Data records -

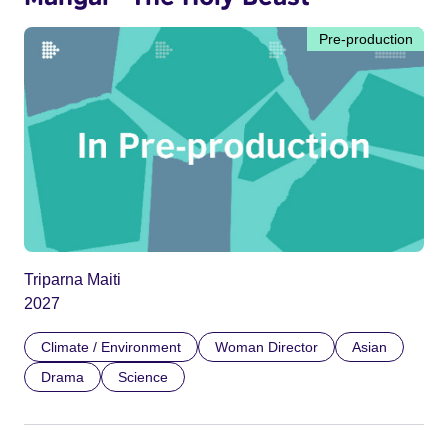
Pre-production
Triparna Maiti
2027
Climate / Environment
Woman Director
Asian
Drama
Science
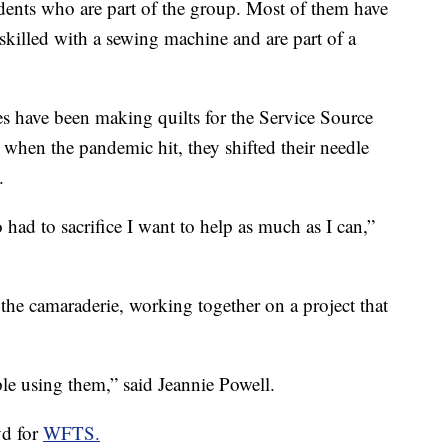
idents who are part of the group. Most of them have
killed with a sewing machine and are part of a
ies have been making quilts for the Service Source
 when the pandemic hit, they shifted their needle
.
had to sacrifice I want to help as much as I can,”
 the camaraderie, working together on a project that
le using them,” said Jeannie Powell.
yd for
WFTS.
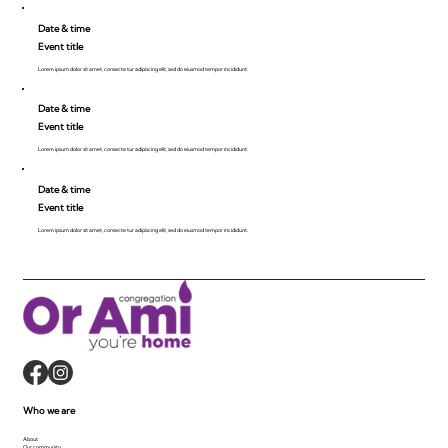
Date & time
Event title
Lorem ipsum dolor sit amet, consecte tur adipiscing elit, sed do eiusmod tempor incididunt.
Date & time
Event title
Lorem ipsum dolor sit amet, consecte tur adipiscing elit, sed do eiusmod tempor incididunt.
Date & time
Event title
Lorem ipsum dolor sit amet, consecte tur adipiscing elit, sed do eiusmod tempor incididunt.
Who we are
About
Our community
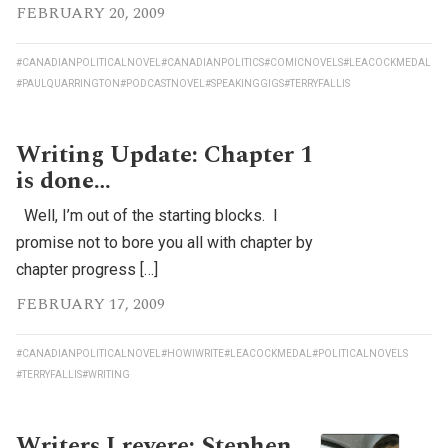
FEBRUARY 20, 2009
#CANADIANPOLITICALNOVEL
#CANADIANPOLITICS
#COMICNOVELS
#LEACOCKMEDAL
#PAULQUARRINGTON
#PODCASTNOVEL
#SPEAKINGGIGS
#TERRYFALLIS
Writing Update: Chapter 1
is done…
Well, I’m out of the starting blocks. I
promise not to bore you all with chapter by
chapter progress […]
FEBRUARY 17, 2009
#CANADIANPOLITICALNOVEL
#HOWIWRITE
#LEACOCKMEDAL
#POLITICALNOVELS
#TERRYFALLIS
#WRITING
Writers I revere: Stephen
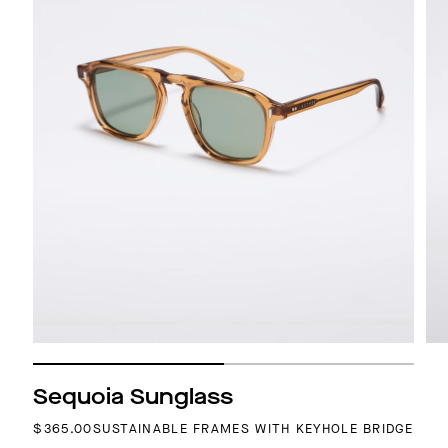
Sequoia Sunglass
REGULAR PRICE
$365.00
SUSTAINABLE FRAMES WITH KEYHOLE BRIDGE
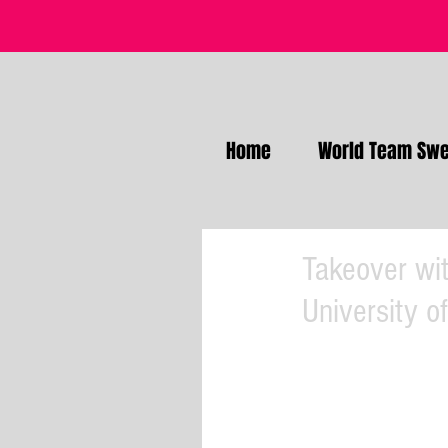
Home
World Team Swe
Takeover wit
University o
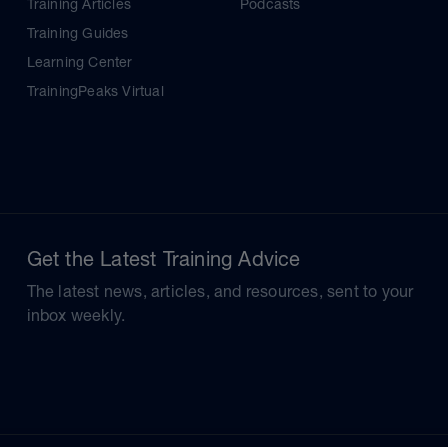
Training Articles
Podcasts
Training Guides
Learning Center
TrainingPeaks Virtual
Get the Latest Training Advice
The latest news, articles, and resources, sent to your
inbox weekly.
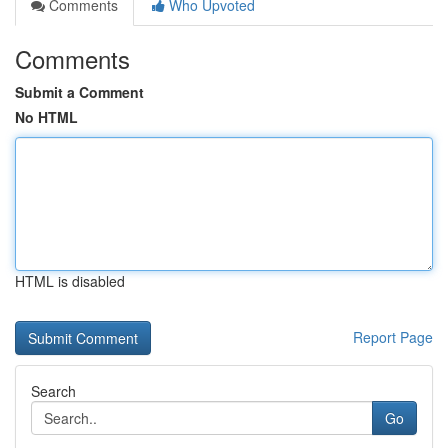
Comments
Who Upvoted
Comments
Submit a Comment
No HTML
HTML is disabled
Report Page
Search
Go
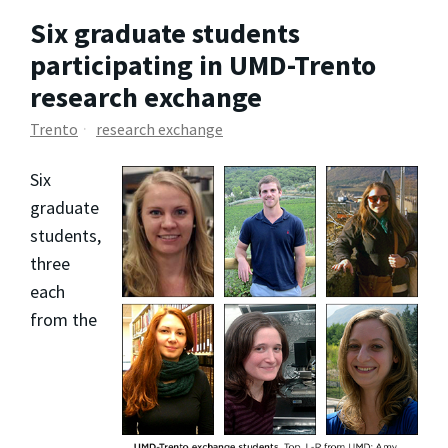
Six graduate students
participating in UMD-Trento
research exchange
Trento
research exchange
Six
graduate
students,
three
each
from the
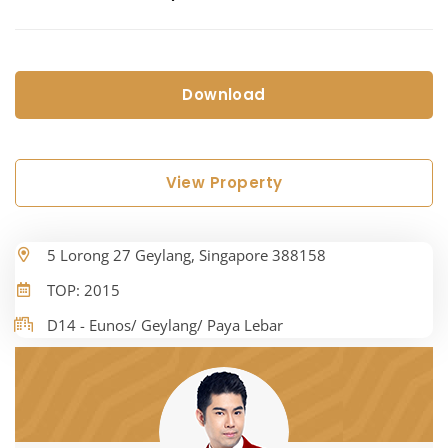
Download
View Property
5 Lorong 27 Geylang, Singapore 388158
TOP: 2015
D14 - Eunos/ Geylang/ Paya Lebar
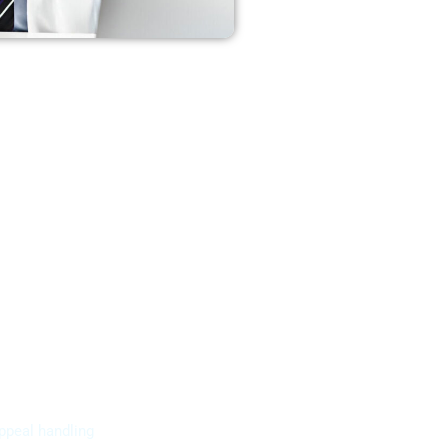
ppeal handling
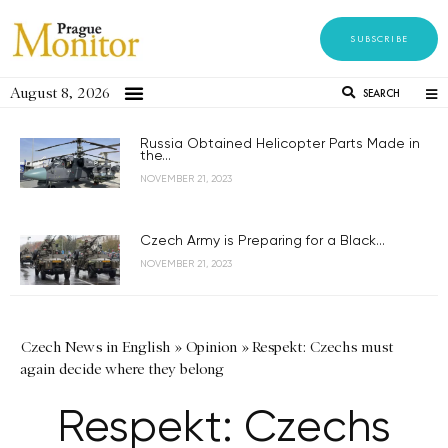
SUBSCRIBE
August 8, 2026
SEARCH
Russia Obtained Helicopter Parts Made in
the...
NOVEMBER 21, 2023
Czech Army is Preparing for a Black...
NOVEMBER 21, 2023
Czech News in English
»
Opinion
»
Respekt: Czechs must
again decide where they belong
Respekt: Czechs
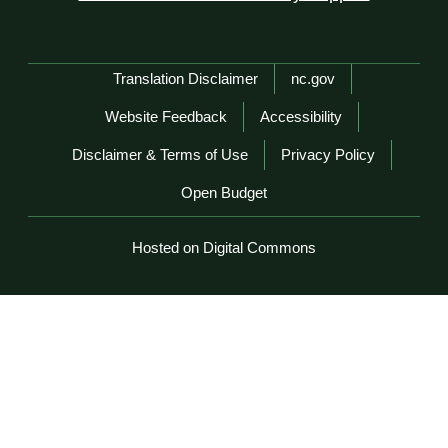
Network Menu
Translation Disclaimer
nc.gov
Website Feedback
Accessibility
Disclaimer & Terms of Use
Privacy Policy
Open Budget
Hosted on Digital Commons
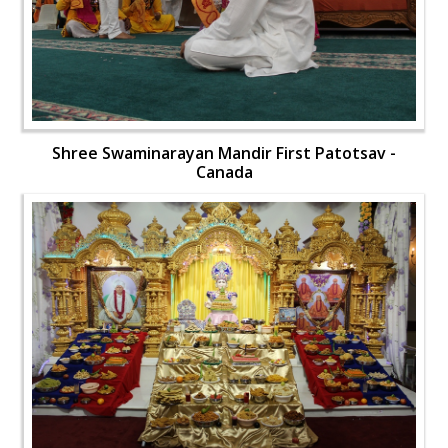
Shree Swaminarayan Mandir First Patotsav -
Canada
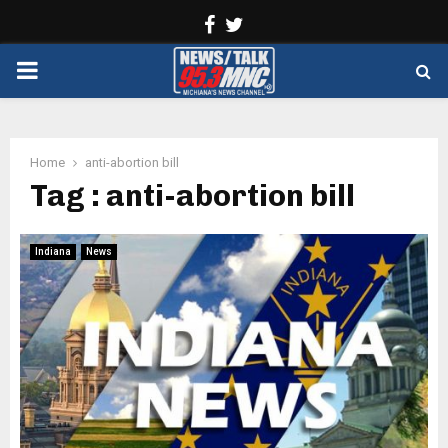
Facebook
Twitter
PRIMARY
MENU
Home
anti-abortion bill
Tag : anti-abortion bill
Indiana
News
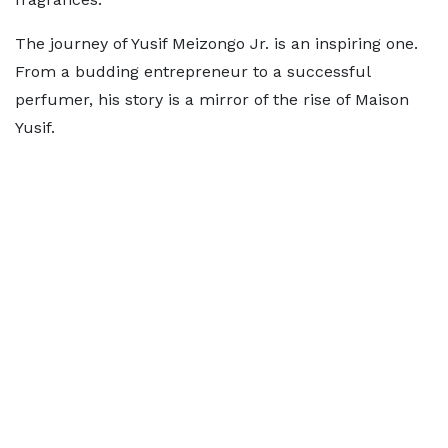
The journey of Yusif Meizongo Jr. is an inspiring one.
From a budding entrepreneur to a successful
perfumer, his story is a mirror of the rise of Maison
Yusif.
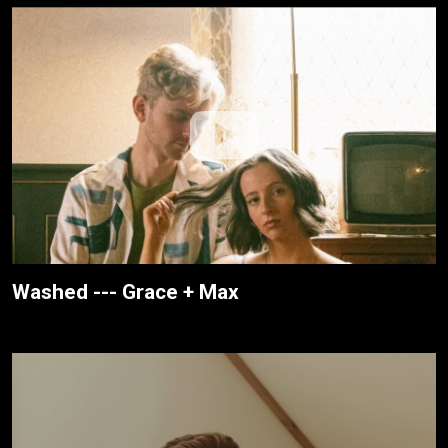
Washed --- Grace + Max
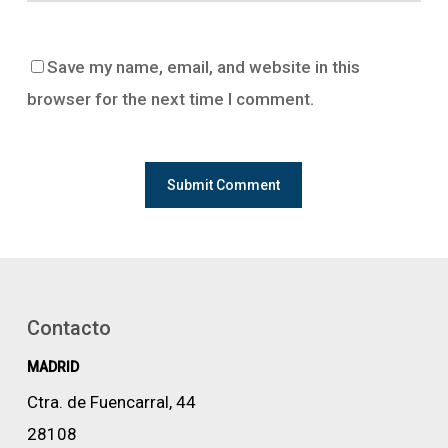
Save my name, email, and website in this
browser for the next time I comment.
Contacto
MADRID
Ctra. de Fuencarral, 44
28108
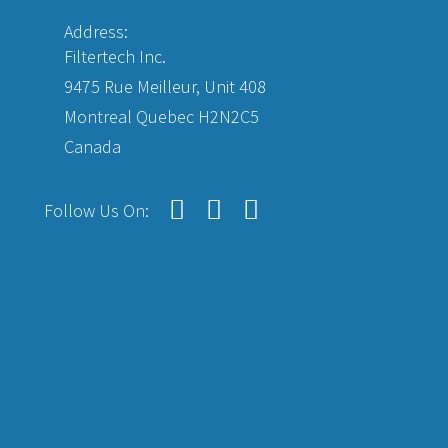
Address:
Filtertech Inc.
9475 Rue Meilleur, Unit 408
Montreal Quebec H2N2C5
Canada
Follow Us On:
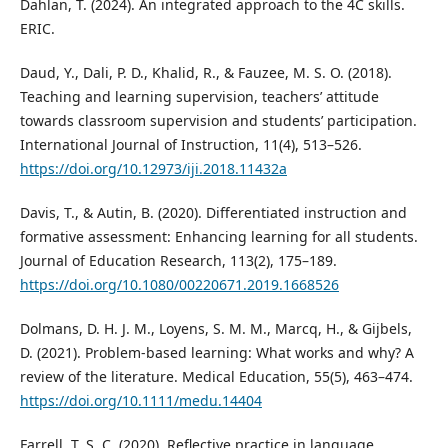
Dahlan, T. (2024). An integrated approach to the 4C skills.
ERIC.
Daud, Y., Dali, P. D., Khalid, R., & Fauzee, M. S. O. (2018).
Teaching and learning supervision, teachers’ attitude
towards classroom supervision and students’ participation.
International Journal of Instruction, 11(4), 513–526.
https://doi.org/10.12973/iji.2018.11432a
Davis, T., & Autin, B. (2020). Differentiated instruction and
formative assessment: Enhancing learning for all students.
Journal of Education Research, 113(2), 175–189.
https://doi.org/10.1080/00220671.2019.1668526
Dolmans, D. H. J. M., Loyens, S. M. M., Marcq, H., & Gijbels,
D. (2021). Problem-based learning: What works and why? A
review of the literature. Medical Education, 55(5), 463–474.
https://doi.org/10.1111/medu.14404
Farrell, T. S. C. (2020). Reflective practice in language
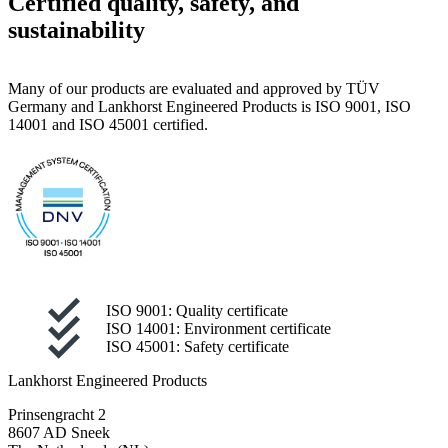
Certified quality, safety, and
sustainability
Many of our products are evaluated and approved by TÜV
Germany and Lankhorst Engineered Products is ISO 9001, ISO
14001 and ISO 45001 certified.
ISO 9001: Quality certificate
ISO 14001: Environment certificate
ISO 45001: Safety certificate
Lankhorst Engineered Products
Prinsengracht 2
8607 AD Sneek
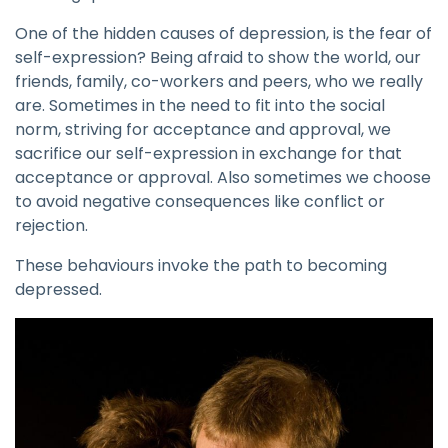
One of the hidden causes of depression, is the fear of
self-expression? Being afraid to show the world, our
friends, family, co-workers and peers, who we really
are. Sometimes in the need to fit into the social
norm, striving for acceptance and approval, we
sacrifice our self-expression in exchange for that
acceptance or approval. Also sometimes we choose
to avoid negative consequences like conflict or
rejection.
These behaviours invoke the path to becoming
depressed.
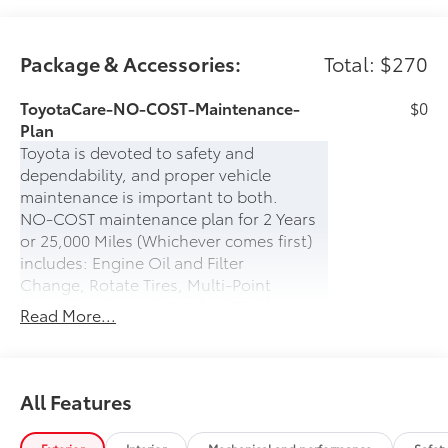
Package & Accessories:
Total: $270
ToyotaCare-NO-COST-Maintenance-
$0
Plan
Toyota is devoted to safety and
dependability, and proper vehicle
maintenance is important to both.
NO-COST maintenance plan for 2 Years
or 25,000 Miles (Whichever comes first)
includes: Engine Oil and Filter
Change, Rotate Tires, Multi-Point
Inspection, Inspect & Adjust Fluid
Read More...
Levels.
PLUS- 24-hour Roadside Assistance for 2
years (UNLIMITED MILES) which includes:
Battery Jump Start, Lockout Protection,
All Features
Emergency Fuel Delivery, Tire Service,
Winching, and Towing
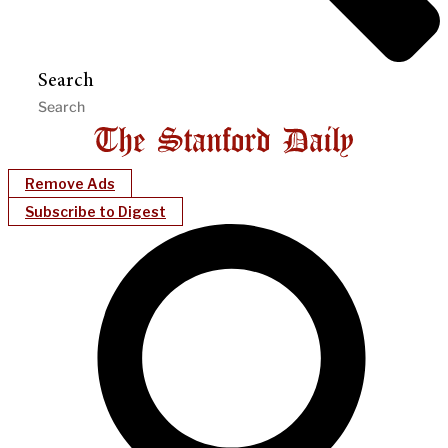
Search
Remove Ads
Subscribe to Digest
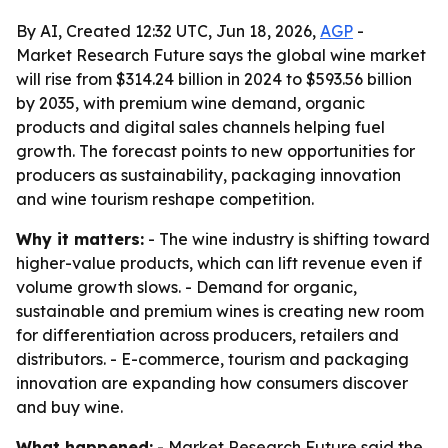
By AI, Created 12:32 UTC, Jun 18, 2026,
AGP
-
Market Research Future says the global wine market
will rise from $314.24 billion in 2024 to $593.56 billion
by 2035, with premium wine demand, organic
products and digital sales channels helping fuel
growth. The forecast points to new opportunities for
producers as sustainability, packaging innovation
and wine tourism reshape competition.
Why it matters:
- The wine industry is shifting toward
higher-value products, which can lift revenue even if
volume growth slows. - Demand for organic,
sustainable and premium wines is creating new room
for differentiation across producers, retailers and
distributors. - E-commerce, tourism and packaging
innovation are expanding how consumers discover
and buy wine.
What happened:
- Market Research Future said the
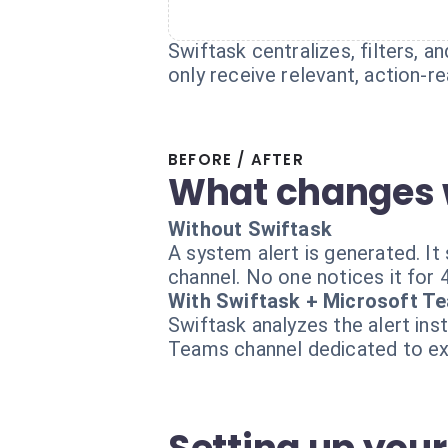
Swiftask centralizes, filters, 
only receive relevant, action-re
BEFORE / AFTER
What changes 
Without Swiftask
A system alert is generated. It
channel. No one notices it for 
With Swiftask + Microsoft T
Swiftask analyzes the alert inst
Teams channel dedicated to exp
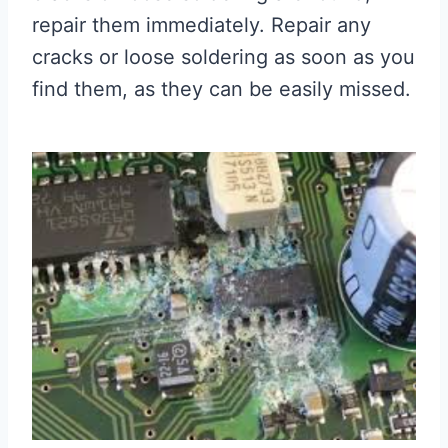
repair them immediately. Repair any
cracks or loose soldering as soon as you
find them, as they can be easily missed.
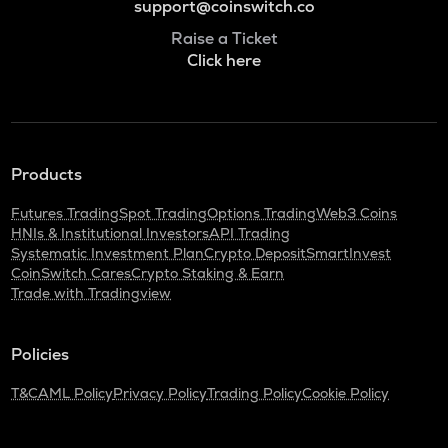
support@coinswitch.co
Raise a Ticket
Click here
Products
Futures Trading
Spot Trading
Options Trading
Web3 Coins
HNIs & Institutional Investors
API Trading
Systematic Investment Plan
Crypto Deposit
SmartInvest
CoinSwitch Cares
Crypto Staking & Earn
Trade with Tradingview
Policies
T&C
AML Policy
Privacy Policy
Trading Policy
Cookie Policy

Assigned task - Tally the lines in the records above that contain the word "Yusif", and give only that number.

Solution to this problem - 2